Die bei besonderen Dienstleistungen, insbesondere im Gesundheits- und Sozialwesen, ohnehin bestehenden Möglichkeiten zu Verfahrenserleichterungen (etwa Fristverkürzungen) können selbstverständlich auch und gerade jetzt genutzt werden (§ 130 GWB, §§ 64 ff. VgV).

Im Übrigen kommen Verkürzungen von Teilnahme- und Angebotsfristen auf 10 bzw. 15 Tage beim Verhandlungsverfahren mit bzw. ohne Teilnahmewettbewerb (§ 17 Abs. 3, 8 VgV) bzw. auf 15 Tage Angebotsfrist gem. § 15 Abs. 3 VgV beim offenen Verfahren in Betracht. Beim dringlichkeitsbegründeten Verhandlungsverfahren ohne Teilnahmewettbewerb können sogar noch weitergehende Reduzierungen möglich sein.

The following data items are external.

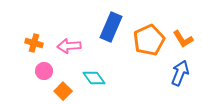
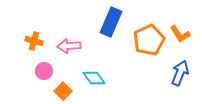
blue rectangle: moved 5 px up
orange L-shape: moved 3 px left, 5 px up
orange cross: moved 2 px up
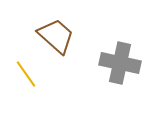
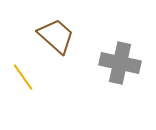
yellow line: moved 3 px left, 3 px down
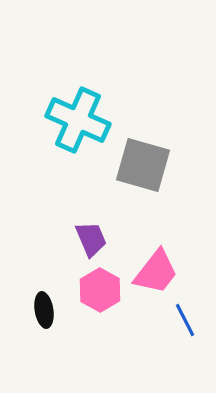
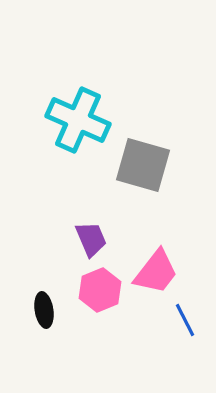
pink hexagon: rotated 9 degrees clockwise
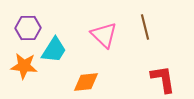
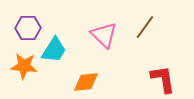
brown line: rotated 50 degrees clockwise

Auftraggeber sollten bei der Festlegung der Verfahrensausgestaltung schon im Eigeninteresse Maßnahmen vermeiden, welche die Leistungsfähigkeit der Bieter unnötig strapazieren (etwa durch die erzwungene Vorlage aufwändiger Referenzen, Finanzierungsbestätigungen und sehr hoher Sicherungsmittel).

Vergaberechtsgrundsätze gelten weiterhin

Bei alledem ist daran zu denken, dass die vergaberechtlichen Grundsätze (Wettbewerb, Gleichbehandlung, Transparenz und Nichtdiskriminierung) europarechtlich harmonisierte Vorgaben darstellen, deren Kern nicht im nationalen Alleingang außer Kraft gesetzt werden kann. Aus diesem Grund sind etwa trotz der Corona-Krise Bekanntmachungspflichten sowie die Dokumentationspflichten zu allen dringlichkeitsbedingten Entscheidungen, mit denen vom vergaberechtlichen „Standardfall“ abgewichen wird, zu beachten.

Auftragsänderungen und Verhandlungen

Öffentlichen Auftraggebern und Bestands-Auftragnehmern stehen darüber hinaus weitere Möglichkeiten zur Verfügung, um geändertem oder zusätzlichem Beschaffungsbedarf Rechnung zu tragen. Sollte es nicht möglich sein, vertraglich vereinbarte Verlängerungsoptionen oder andere Optionsrechte zu nutzen (was im Einzelfall primär zu prüfen ist!) oder bei Rahmenverträgen das vereinbarte Volumen vollständig auszuschöpfen oder anzupassen, kann die Anpassung oder Ausweitung laufender Verträge möglich sein (§ 132 Abs. 2 Satz 1 Nr. 3 GWB). In diesem Zuge sind auch Vertragsverlängerungen möglich.

Beide Seiten müssen jedoch mit Blick auf die Rechtswirksamkeit solcher Änderungen auf die Einhaltung der grundsätzlichen Einschränkungen achten, wonach der Gesamtcharakter des Auftrags sich nicht ändern darf. Ferner gilt für Preiserhöhungen weiterhin die 50 %-Grenze des § 132 Abs. 2 Satz 2 GWB.

Darüber hinaus sollten sich die Vertragspartner öffentlicher Aufträge bei drohenden Lieferengpässen oder -verzögerungen, die durch die Corona-Pandemie bedingt sind, frühzeitig abstimmen (und dies dokumentieren), ob negative Rechtsfolgen wie Kündigungen oder Schadensersatzansprüche nicht auszusetzen sein können, auch mit Blick auf die zukünftige Teilnahme des Auftragnehmers an Vergabeverfahren (§ 124 Abs. 1 Nr. 7 GWB). Zum zivilrechtlichen Haftungsregime und zu (nicht) zu vertretenden Leistungshindernissen sei auf den Beitrag „Auswirkungen des Corona-Virus auf Lieferverträge“ verwiesen.